= Exercise directions =
Return only the lines from the start of the records through the line that contains "Y2499950D1*", inclusive; leave out all pictures.
*** Opening of Data ***
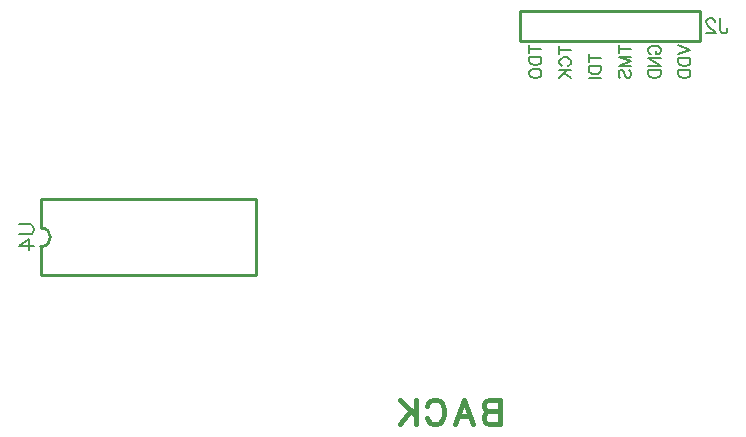
<source format=gbr>
G04 DipTrace 4.0.0.4*
G04 BottomSilk.gbr*
%MOIN*%
G04 #@! TF.FileFunction,Legend,Bot*
G04 #@! TF.Part,Single*
%ADD10C,0.009843*%
%ADD75C,0.00772*%
%ADD77C,0.006176*%
%ADD78C,0.017498*%
%FSLAX26Y26*%
G04*
G70*
G90*
G75*
G01*
G04 BotSilk*
%LPD*%
X2637478Y2599953D2*
D10*
Y2499950D1*
X3237423D1*
Y2599953D1*
X2637478D1*
X1041703Y1972828D2*
X1758199D1*
X1041703Y1720825D2*
X1758199D1*
Y1972828D2*
Y1720825D1*
X1041703Y1972828D2*
Y1878315D1*
Y1815339D2*
Y1720825D1*
Y1878315D2*
G02X1041703Y1815339I-34J-31488D01*
G01*
X2669768Y2473530D2*
D77*
X2709960D1*
X2669768Y2486927D2*
Y2460133D1*
Y2447781D2*
X2709960D1*
Y2434384D1*
X2708014Y2428636D1*
X2704212Y2424789D1*
X2700365Y2422888D1*
X2694661Y2420987D1*
X2685066D1*
X2679318Y2422888D1*
X2675516Y2424789D1*
X2671669Y2428636D1*
X2669768Y2434384D1*
Y2447781D1*
Y2397139D2*
X2671669Y2400986D1*
X2675516Y2404788D1*
X2679318Y2406734D1*
X2685066Y2408635D1*
X2694661D1*
X2700365Y2406734D1*
X2704212Y2404788D1*
X2708014Y2400986D1*
X2709960Y2397139D1*
Y2389490D1*
X2708014Y2385687D1*
X2704212Y2381841D1*
X2700365Y2379939D1*
X2694661Y2378038D1*
X2685066D1*
X2679318Y2379939D1*
X2675516Y2381841D1*
X2671669Y2385687D1*
X2669768Y2389490D1*
Y2397139D1*
X2769074Y2471629D2*
X2809266D1*
X2769074Y2485026D2*
Y2458231D1*
X2778625Y2417184D2*
X2774822Y2419085D1*
X2770975Y2422932D1*
X2769074Y2426735D1*
Y2434384D1*
X2770975Y2438231D1*
X2774822Y2442033D1*
X2778625Y2443979D1*
X2784373Y2445880D1*
X2793967D1*
X2799671Y2443979D1*
X2803518Y2442033D1*
X2807321Y2438231D1*
X2809266Y2434384D1*
Y2426735D1*
X2807321Y2422932D1*
X2803518Y2419085D1*
X2799671Y2417184D1*
X2769074Y2404833D2*
X2809266D1*
X2769074Y2378038D2*
X2795869Y2404833D1*
X2786274Y2395282D2*
X2809266Y2378038D1*
X2868380Y2442933D2*
X2908572D1*
X2868380Y2456330D2*
Y2429535D1*
Y2417184D2*
X2908572D1*
Y2403787D1*
X2906627Y2398039D1*
X2902824Y2394192D1*
X2898978Y2392291D1*
X2893274Y2390389D1*
X2883679D1*
X2877931Y2392291D1*
X2874128Y2394192D1*
X2870282Y2398039D1*
X2868380Y2403787D1*
Y2417184D1*
Y2378038D2*
X2908572D1*
X2967687Y2473530D2*
X3007879D1*
X2967687Y2486927D2*
Y2460133D1*
X3007879Y2417184D2*
X2967687D1*
X3007879Y2432483D1*
X2967687Y2447781D1*
X3007879D1*
X2973435Y2378038D2*
X2969588Y2381841D1*
X2967687Y2387589D1*
Y2395238D1*
X2969588Y2400986D1*
X2973435Y2404833D1*
X2977237D1*
X2981084Y2402887D1*
X2982985Y2400986D1*
X2984887Y2397183D1*
X2988733Y2385687D1*
X2990635Y2381841D1*
X2992580Y2379939D1*
X2996383Y2378038D1*
X3002131D1*
X3005933Y2381841D1*
X3007879Y2387589D1*
Y2395238D1*
X3005933Y2400986D1*
X3002131Y2404833D1*
X3076544Y2456330D2*
X3072741Y2458231D1*
X3068894Y2462078D1*
X3066993Y2465881D1*
Y2473530D1*
X3068894Y2477377D1*
X3072741Y2481179D1*
X3076544Y2483125D1*
X3082292Y2485026D1*
X3091886D1*
X3097590Y2483125D1*
X3101437Y2481179D1*
X3105240Y2477377D1*
X3107185Y2473530D1*
Y2465881D1*
X3105240Y2462078D1*
X3101437Y2458231D1*
X3097590Y2456330D1*
X3091886D1*
Y2465881D1*
X3066993Y2417184D2*
X3107185D1*
X3066993Y2443979D1*
X3107185D1*
X3066993Y2404833D2*
X3107185D1*
Y2391435D1*
X3105240Y2385687D1*
X3101437Y2381841D1*
X3097590Y2379939D1*
X3091886Y2378038D1*
X3082292D1*
X3076544Y2379939D1*
X3072741Y2381841D1*
X3068894Y2385687D1*
X3066993Y2391435D1*
Y2404833D1*
X3166299Y2486927D2*
X3206491Y2471629D1*
X3166299Y2456330D1*
Y2443979D2*
X3206491D1*
Y2430581D1*
X3204546Y2424833D1*
X3200743Y2420987D1*
X3196897Y2419085D1*
X3191193Y2417184D1*
X3181598D1*
X3175850Y2419085D1*
X3172047Y2420987D1*
X3168201Y2424833D1*
X3166299Y2430581D1*
Y2443979D1*
Y2404833D2*
X3206491D1*
Y2391435D1*
X3204546Y2385687D1*
X3200743Y2381841D1*
X3196897Y2379939D1*
X3191193Y2378038D1*
X3181598D1*
X3175850Y2379939D1*
X3172047Y2381841D1*
X3168201Y2385687D1*
X3166299Y2391435D1*
Y2404833D1*
X2570790Y1304618D2*
D78*
Y1224234D1*
X2536302D1*
X2524806Y1228125D1*
X2521003Y1231928D1*
X2517201Y1239533D1*
Y1251029D1*
X2521003Y1258723D1*
X2524806Y1262525D1*
X2536302Y1266328D1*
X2524806Y1270219D1*
X2521003Y1274021D1*
X2517201Y1281626D1*
Y1289320D1*
X2521003Y1296925D1*
X2524806Y1300816D1*
X2536302Y1304618D1*
X2570790D1*
Y1266328D2*
X2536302D1*
X2420922Y1224234D2*
X2451608Y1304618D1*
X2482205Y1224234D1*
X2470709Y1251029D2*
X2432418D1*
X2328535Y1285517D2*
X2332337Y1293122D1*
X2340031Y1300816D1*
X2347636Y1304618D1*
X2362934D1*
X2370628Y1300816D1*
X2378233Y1293122D1*
X2382124Y1285517D1*
X2385927Y1274021D1*
Y1254832D1*
X2382124Y1243424D1*
X2378233Y1235730D1*
X2370628Y1228125D1*
X2362934Y1224234D1*
X2347636D1*
X2340031Y1228125D1*
X2332337Y1235730D1*
X2328535Y1243424D1*
X2293539Y1304618D2*
Y1224234D1*
X2239950Y1304618D2*
X2293539Y1251029D1*
X2274438Y1270219D2*
X2239950Y1224234D1*
X3306201Y2576762D2*
D75*
Y2538516D1*
X3308578Y2531331D1*
X3311010Y2528954D1*
X3315763Y2526522D1*
X3320571D1*
X3325324Y2528954D1*
X3327701Y2531331D1*
X3330133Y2538516D1*
Y2543269D1*
X3288330Y2564769D2*
Y2567146D1*
X3285954Y2571954D1*
X3283577Y2574331D1*
X3278768Y2576707D1*
X3269207D1*
X3264454Y2574331D1*
X3262077Y2571954D1*
X3259645Y2567146D1*
Y2562392D1*
X3262077Y2557584D1*
X3266830Y2550454D1*
X3290762Y2526522D1*
X3257269D1*
X968480Y1889228D2*
X1004350D1*
X1011535Y1886851D1*
X1016288Y1882043D1*
X1018720Y1874858D1*
Y1870105D1*
X1016288Y1862920D1*
X1011535Y1858111D1*
X1004350Y1855735D1*
X968480D1*
X1018720Y1816364D2*
X968536D1*
X1001974Y1840295D1*
Y1804426D1*
M02*

</source>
*** Close of Data ***
= Answer section =
<source format=gbr>
G04 DipTrace 4.0.0.4*
G04 BottomSilk.gbr*
%MOIN*%
G04 #@! TF.FileFunction,Legend,Bot*
G04 #@! TF.Part,Single*
%ADD10C,0.009843*%
%ADD75C,0.00772*%
%ADD77C,0.006176*%
%ADD78C,0.017498*%
%FSLAX26Y26*%
G04*
G70*
G90*
G75*
G01*
G04 BotSilk*
%LPD*%
X2637478Y2599953D2*
D10*
Y2499950D1*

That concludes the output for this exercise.